The short, fast history of Firsthand
The money showed up, and it brought receipts
The Series A is the cleanest evidence so far. Twenty-six million dollars, led by Radical Ventures - a returning investor, which matters, because returning investors have already seen the inside of the company and chose to come back. Alongside them: FirstMark Capital, Aperiam Ventures, and Michael Ovitz's Crossbeam Venture Partners. Yes, that Michael Ovitz - the Hollywood super-agent now writing checks for AI agents, a coincidence too neat to ignore.
The angel list reads like an adtech hall of fame: David Rosenblatt, Brian O'Kelley, and Bob Lord - people who built and sold the previous era's infrastructure and apparently like the look of the next one.
Where the $26M came from
Bars show each backer's role in the round, not dollar amounts - Firsthand has not disclosed the per-investor split. Angels: David Rosenblatt, Brian O'Kelley, Bob Lord.
Give the voice back to whoever earned it
Strip away the product names and Firsthand is making one claim: the expertise a brand or a publisher has spent years building should reach people directly, in real time, without being filtered, ranked, or taxed by an intermediary. Firsthand calls AI "a new communication medium." The phrase sounds grand until you notice it is also a job description - the company is trying to make sure that when consumers start asking AI for advice, the answer can come from the source instead of a scraper.

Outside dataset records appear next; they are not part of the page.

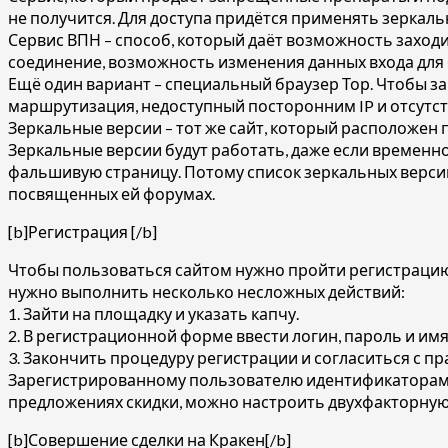
не получится. Для доступа придётся применять зеркаль
Сервис ВПН – способ, который даёт возможность заходи
соединение, возможность изменения данных входа для 
Ещё один вариант – специальный браузер Тор. Чтобы зай
маршрутизация, недоступный посторонним IP и отсутс
Зеркальные версии – тот же сайт, который расположен 
Зеркальные версии будут работать, даже если временно 
фальшивую страницу. Потому список зеркальных версий
посвященных ей форумах.
[b]Регистрация [/b]
Чтобы пользоваться сайтом нужно пройти регистрацию.
нужно выполнить несколько несложных действий:
1. Зайти на площадку и указать капчу.
2. В регистрационной форме ввести логин, пароль и им
3. Закончить процедуру регистрации и согласиться с п
Зарегистрированному пользователю идентификаторами 
предложениях скидки, можно настроить двухфакторну
[b]Совершение сделки на Кракен[/b]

Rubenstein frames the scale of it plainly, and he is not a man given to small claims.
"Brand Agents represent the biggest leap forward in advertising technology since programmatic advertising emerged."
- Michael Rubenstein, Co-CEO & Co-FounderThe conversation is moving - the question is who owns it
Consumers are already learning to ask machines instead of search bars. That shift is not waiting for anyone's permission. The open question is whether the answers will belong to the businesses that created the knowledge, or to whoever happens to host the model. Firsthand is a bet on the former - that ownership of the conversation is worth building infrastructure to protect.
It is early, and the company is honest about being small. But the wager is clear, the team has built this kind of plumbing before, and the people who funded the last era are funding this one. Skeptics are right to wait for named customers and durable revenue. Optimists will note that "wait and see" is exactly what everyone said about programmatic, too.
Back to that quiet meeting between a shopper and a question. Today, more often than not, a platform answers. Firsthand is building toward a version where the brand does - in its own words, on its own terms, with the data still in its own hands. Whether the industry follows is unsettled. That Firsthand is going to make the argument is not.